Exercise details: Find the string "Selector" in the records. Copy every line it appears in.

Material for the task:

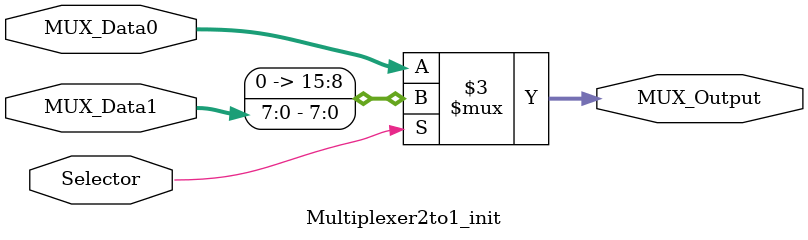
<source format=sv>
/******************************************************************
* Description
*	This is a  an 2to1 multiplexer that can be parameterized in its bit-width.
*	1.0
* Author:
*	Dr. José Luis Pizano Escalante
* email:
*	luispizano@iteso.mx
* Date:
*	01/03/2014
******************************************************************/

module Multiplexer2to1_init
#(
	parameter NBits=16
)
(
	input Selector,
	input [NBits-1:0] MUX_Data0,
	input [7:0] MUX_Data1,
	
	output reg [NBits-1:0] MUX_Output

);

	always@(Selector,MUX_Data1,MUX_Data0) begin
		if(Selector)
			MUX_Output = {8'b0, MUX_Data1};
		else
			MUX_Output = MUX_Data0;
	end

endmodule

</source>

Task result:
	input Selector,
	always@(Selector,MUX_Data1,MUX_Data0) begin
		if(Selector)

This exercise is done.